Al contrario, la figura dell’amministratore di fatto potrà dirsi accertata nell’ipotesi in cui venga accertato “lo svolgimento di un’apprezzabile attività di gestione in termini non occasionali o episodici”.

La soluzione prospettata dalla Cassazione, ovviamente, presenta profili pregevoli accanto ad aspetti maggiormente controversi. Da un lato, è innegabile che l’attribuzione dello status di amministratore di fatto anche a in capo a coloro che hanno effettivamente posto in essere solo un (pur rilevante) pacchetto di attività gestorie si pone in linea con una concezione moderna dell’impresa.

La Cassazione supera infatti una nozione prettamente individualistica, ossia focalizzata esclusivamente sulla figura dell’imprenditore, la Suprema Corte propone una nozione di impresa come organizzazione, in questo caso complessa, in cui interagiscono tra di loro più figure, secondo le varie competenze e in linea con determinate procedure.
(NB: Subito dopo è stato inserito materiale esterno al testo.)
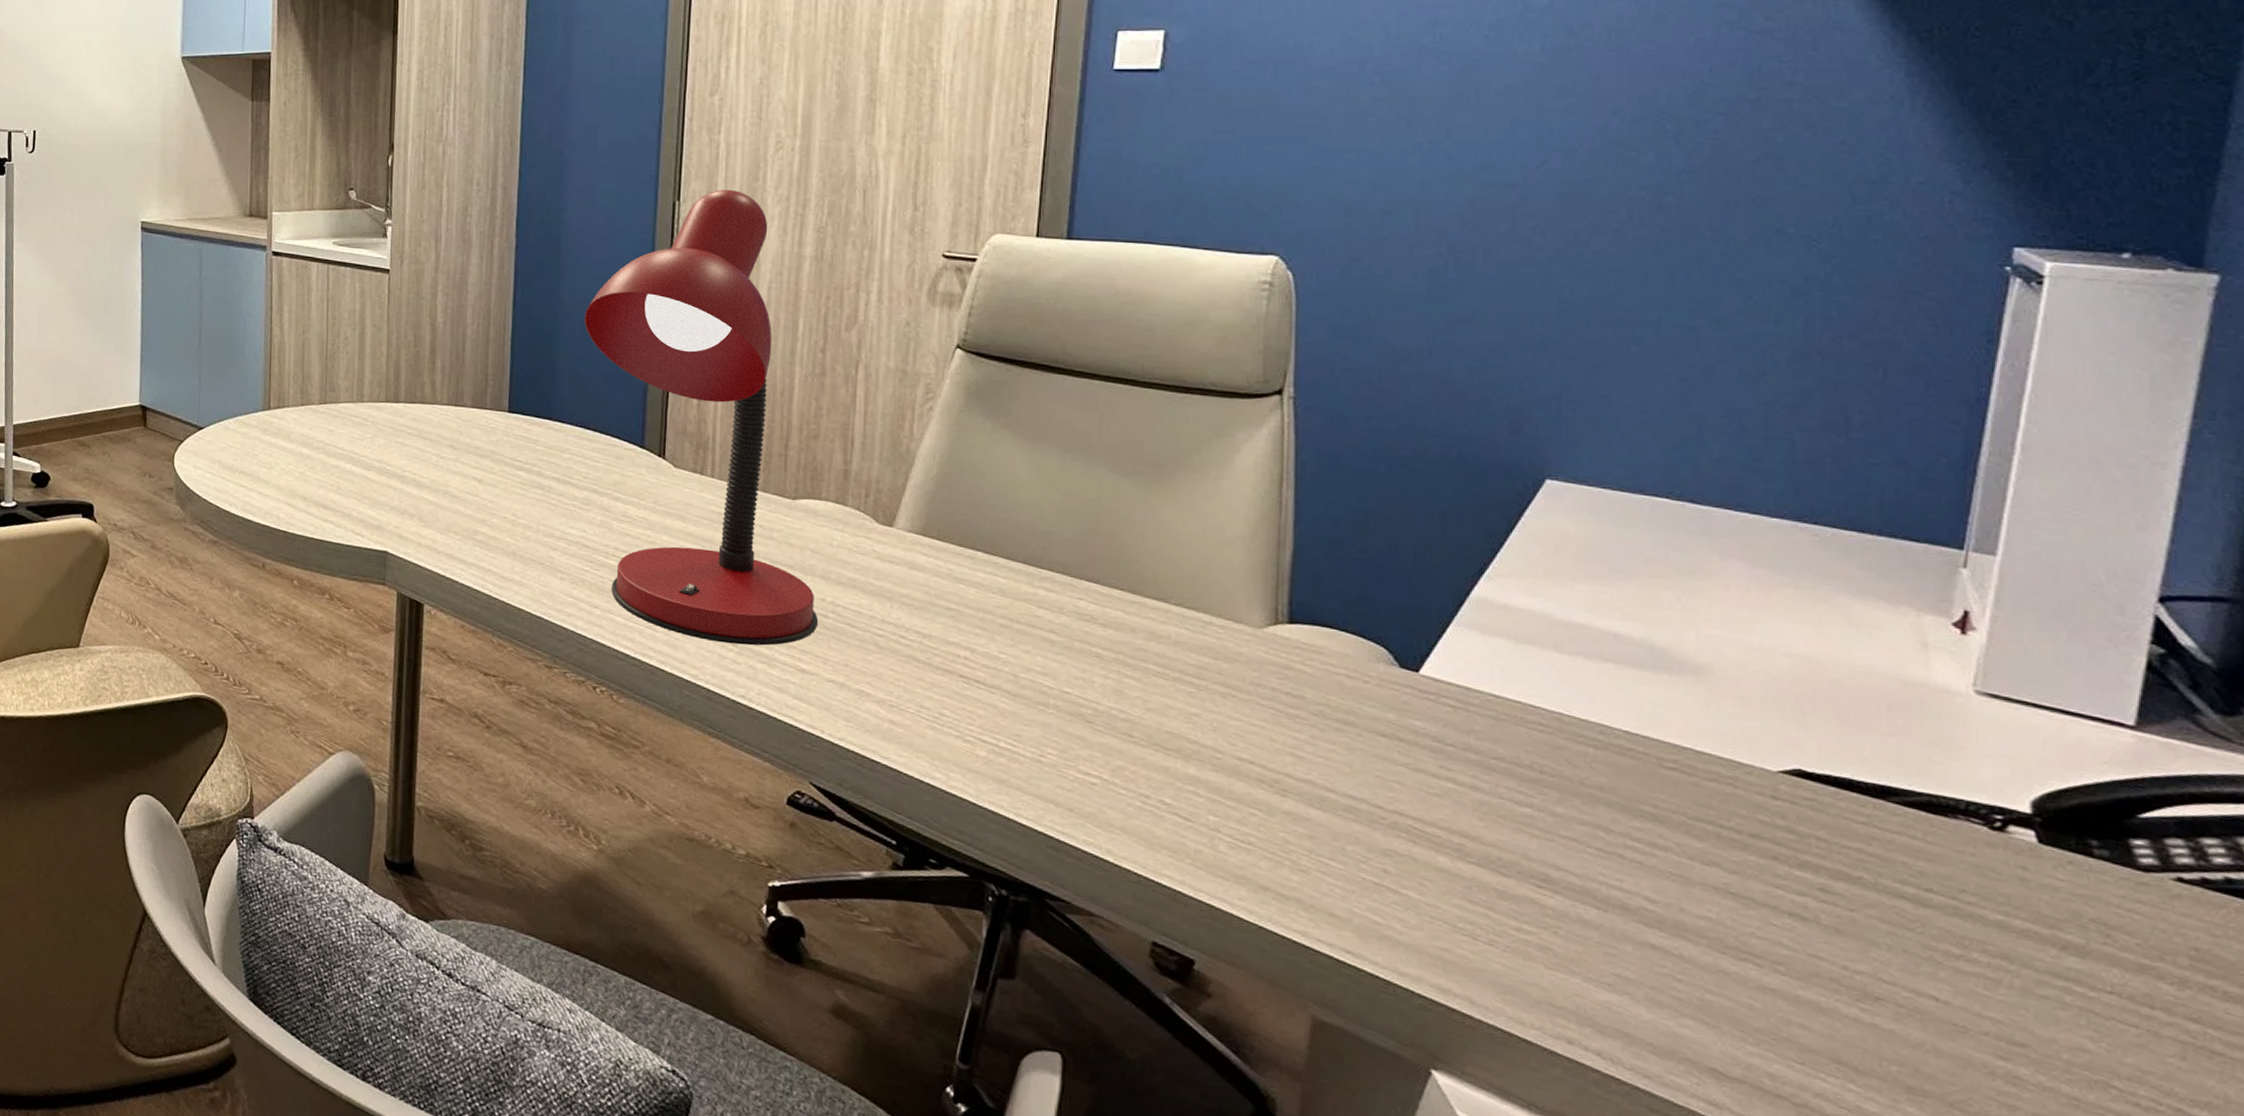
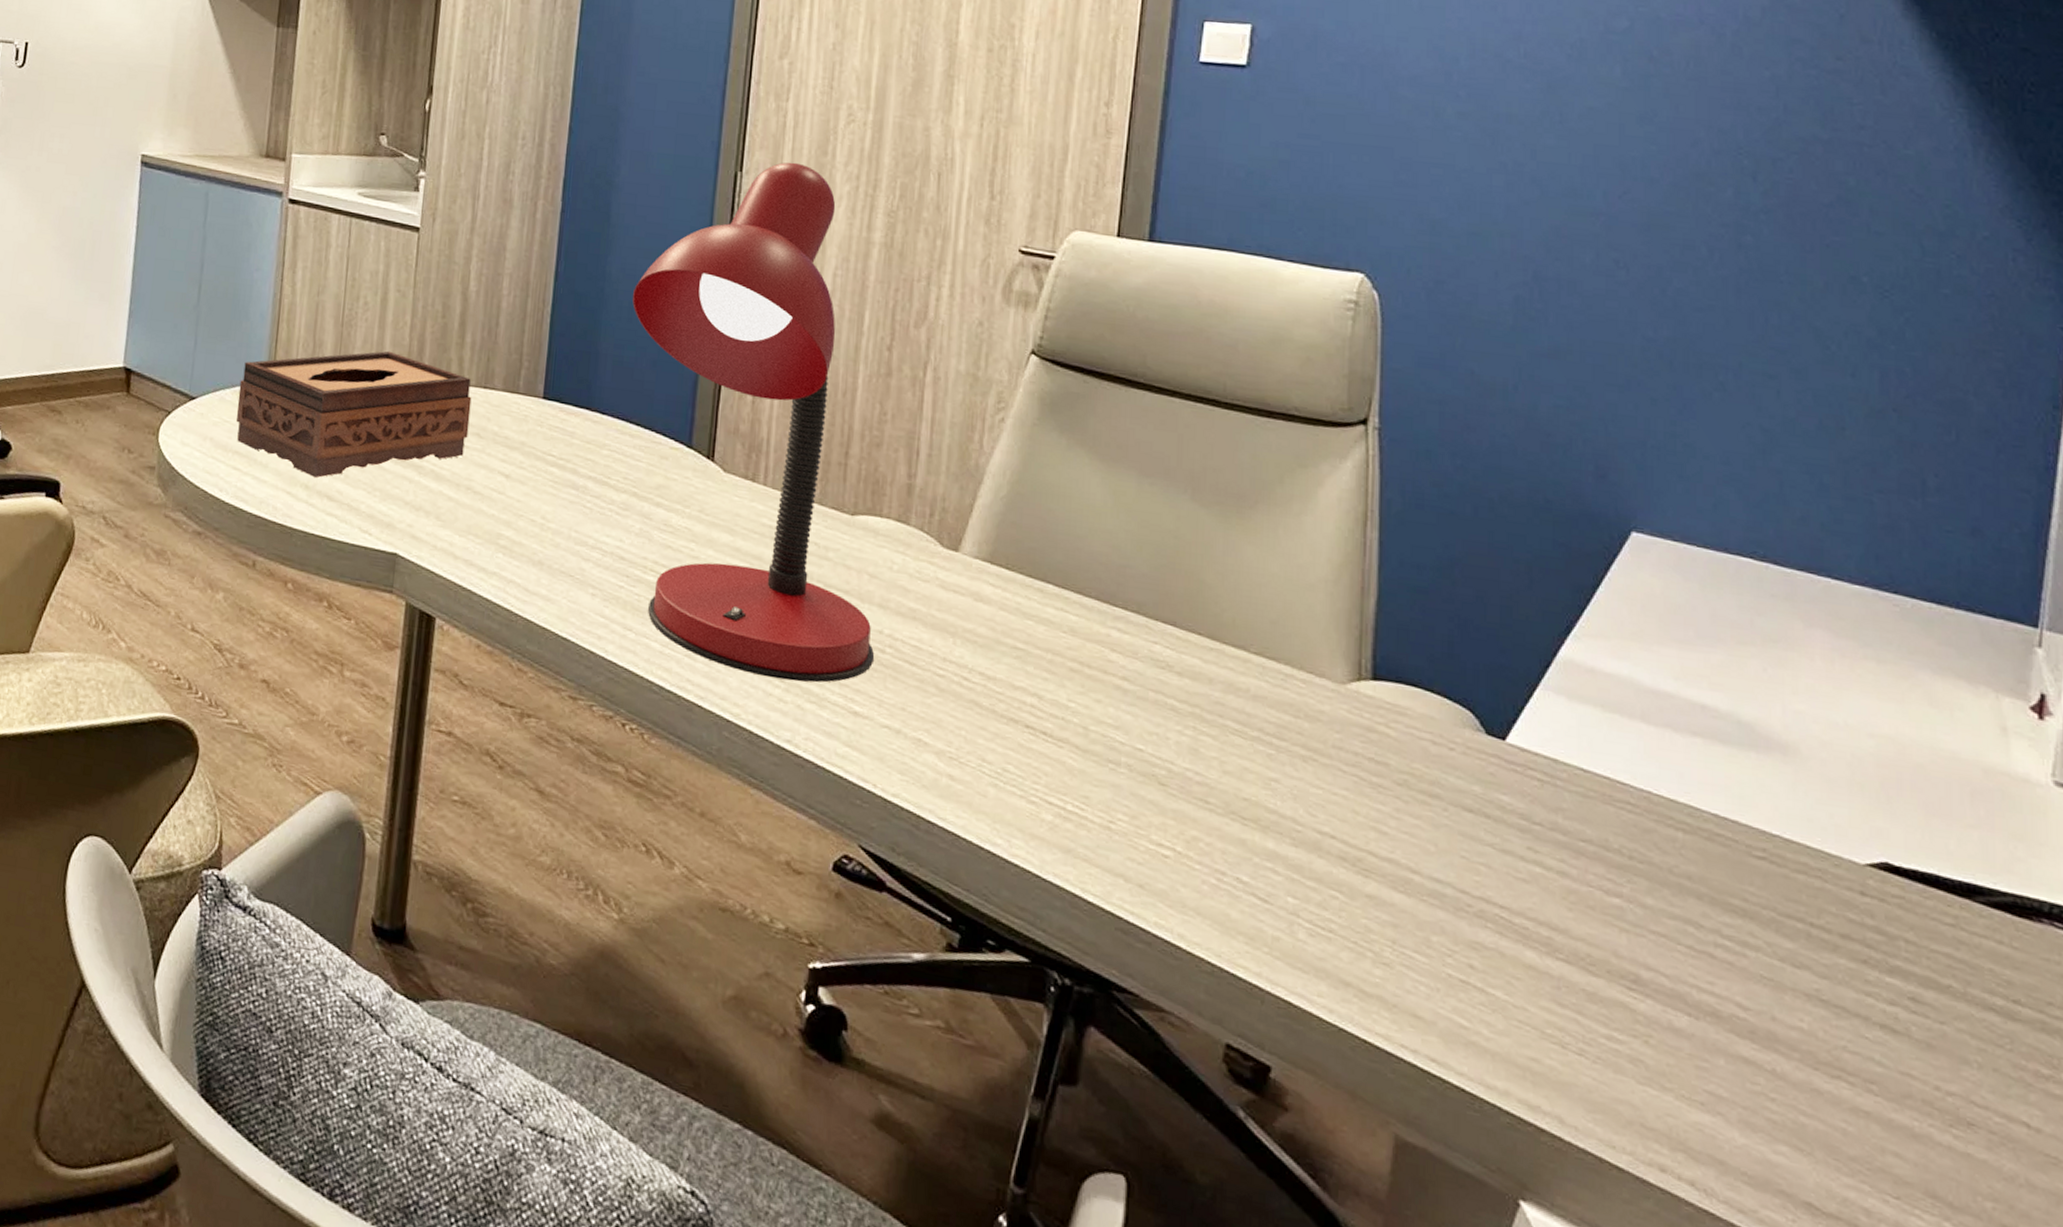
tissue box: none [239,378,445,490] -> present [236,350,472,478]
Questo comporta una valorizzazione della dimensione organizzativa dell’azienda in quanto, come ha osservato autorevole dottrina, “dire organizzazione è dire divisione del lavoro, ripartizione di compiti e valorizzazione di competenze differenziate”.
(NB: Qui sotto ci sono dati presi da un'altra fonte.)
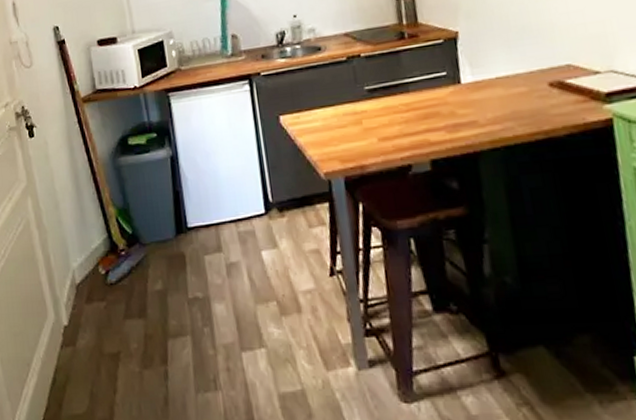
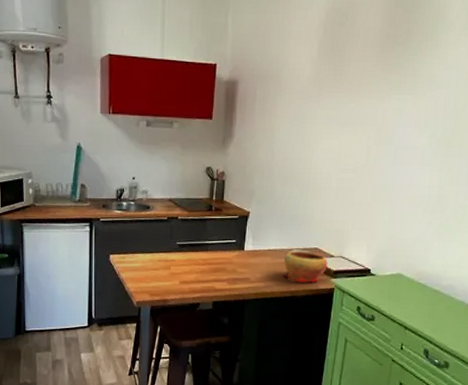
bowl: none [523,70,594,117] -> present [284,249,328,283]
In linea con il principio della personalità della responsabilità penale ex art. 27 Cost., la divisione di fatto dell’organizzazione in settori e zone produttive risulta essere criterio decisivo e dirimente ai fini dell’attribuzione della responsabilità penale, sostituendosi al criterio formale che tende ad identificare il (formale) legale rappresentante quale soggetto penalmente responsabile.

D’altro canto, tale soluzione privilegia evidentemente la valorizzazione del principio di effettività, il quale, come prevedibile, la Suprema Corte finisce per attribuire rilievo fondamentale all’accertamento del giudice in sede dibattimentale. Non può pertanto escludersi, seppur in via astratta, che il giudice possa far rientrare sotto l’etichetta formale del “libero convincimento discrezionale” ex art. 192 c.p.p. veri e propri convincimenti arbitrari non sorretti da adeguati riscontri probatori ma fondati su suggestioni e ricostruzioni astratte e prive di concreto supporto.